I’m sure most of you remember what it was like working in IT during the late 90s. The buzz of Y2K was everywhere. While some prepared for the end of the world and for planes to fall from the sky, software vendors and IT organizations worked tirelessly to ensure that come the new millennium, applications continued to properly calculate things like social security payments, insurance claims, and credit card bills. And this work began well in advance of January 1, 2000.
However, to my dismay, I still hear people make chiding remarks such as, “Well, that Y2K thing was never a problem.” While those who thought the world would end were certainly wrong, those who thought a 2-digit year-field would incorrectly process a 4-digit year were right.
It “wasn’t a problem” because IT leaders understood the problem and took action to prevent it from becoming a major issue. A bazillion lines of code were analyzed, modified and tested to make sure “00” for example, wasn’t processed as 1900 instead of 2000.
I was reminded of Y2K as I was reviewing results from a recent survey of CIOs. Vanson Bourne gathered data on their views of the imminent mainframe skills shortage and what steps were being taken to prepare for it. Not surprising, 71% of CIOs are worried about the shortage. What was surprising was that only 46% are doing something about it.
This begs the question, why was IT so proactive in preparing for Y2K, yet so many organizations seem to be waiting until half their zOS/COBOL/DB2/IMS-knowledgeable staff is gone before doing something?
There are certainly differences between the two issues that could provide some explanation:
- Y2K had a specific deadline. The oldest baby boomers, age 66 today, are just starting to retire and the trend will continue for the next 20 years or so. Maybe IT believes the drain will be slow enough that they’ll have time to respond.
- The approaching new millennium, and the “Y2K bug” had the world’s attention. Hence, businesses put enormous (some would argue too much) pressure on IT organizations to make sure application failures didn’t result in massive meltdowns of critical systems. Maybe there just isn’t enough pressure on IT from the executive level.
- Budgets were very different. Analysts put the total cost spent on Y2K at $134 billion. That kind of money doesn’t just float around these days.
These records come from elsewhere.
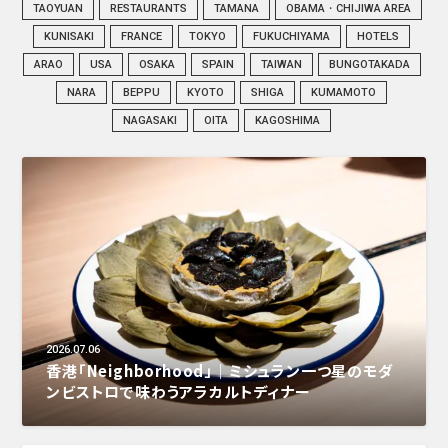
TAOYUAN
RESTAURANTS
TAMANA
OBAMA・CHIJIWA AREA
KUNISAKI
FRANCE
TOKYO
FUKUCHIYAMA
HOTELS
ARAO
USA
OSAKA
SPAIN
TAIWAN
BUNGOTAKADA
NARA
BEPPU
KYOTO
SHIGA
KUMAMOTO
NAGASAKI
OITA
KAGOSHIMA
2026.07.06
香港「Neighborhood」｜ミシュラン一つ星のモダ
ンビストロで味わうアラカルトディナー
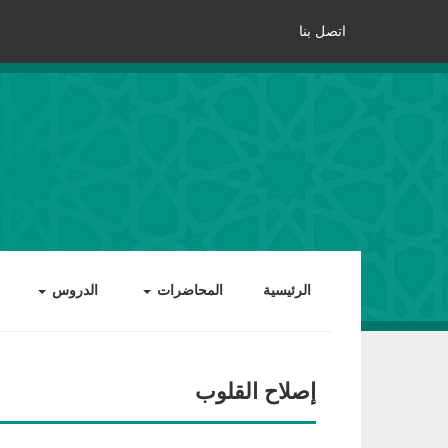
اتصل بنا
الرئيسية
المحاضرات
الدروس
إصلاح القلوب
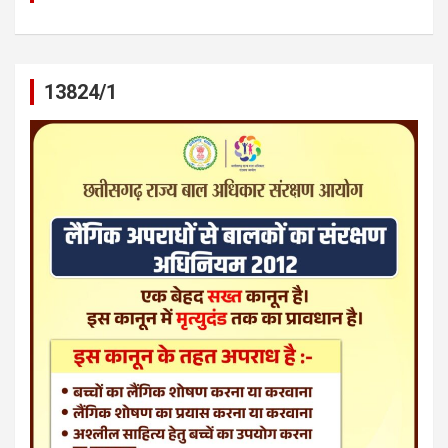
13824/1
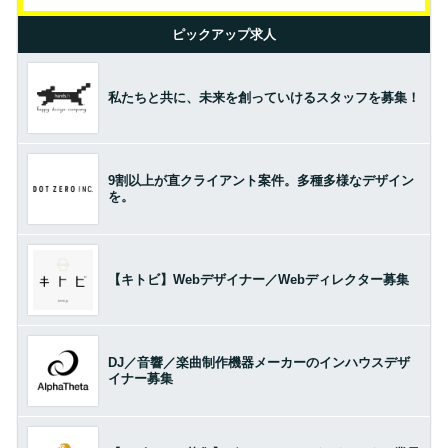
ピックアップ求人
私たちと共に、未来を創っていけるスタッフを募集！
9割以上が直クライアント案件。多種多様なデザイン
を。
【キトビ】Webデザイナー／Webディレクター募集
DJ／音響／楽曲制作機器メーカーのインハウスデザ
イナー募集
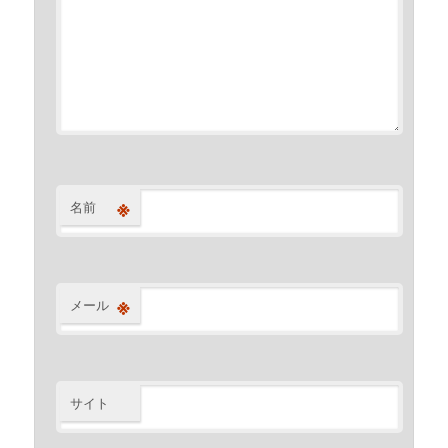
※
名前
※
メール
サイト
Here are some other factors that may be impacting the lack of planning:
- Other skills taking priority – Perhaps Recruiting departments are overwhelmed looking for expertise in areas such as virtualization, network administration and security.
- Taking workers for granted - Companies may believe that since many of their mainframe-savvy employees have worked for them for years, they’re likely to work past 65.
- Underestimating skill sets. Some IT Management may believe “parts are parts,” thinking they’ll just take a developer from here and put him/her over there.
- Underestimating the role of z/OS applications. In a recent conversation about the role of the mainframe with an industry analyst, he said, “There is a global misunderstanding of how computers work.”
- “If it ain’t broke” mentality. Perhaps businesses and their IT leaders simply think they should wait until something breaks.
While I don’t know what’s specifically causing some to not take action, I do know that mainframe applications are humming along, carrying the load of billions of transactions a day. And not having a plan in place to replace employees who have the knowledge to maintain, integrate and protect those applications seems especially risky. While the world won’t end and planes won’t (hopefully) fall from the sky, waiting until the problem is staring you in the face could mean missed delivery dates, poor service quality, and a huge increase in costs.
We’re lucky that the new millennium hit when the baby boomers were in full force. Can you image what we’d go through if the new millennium was going to hit in say, 2015? Take cover!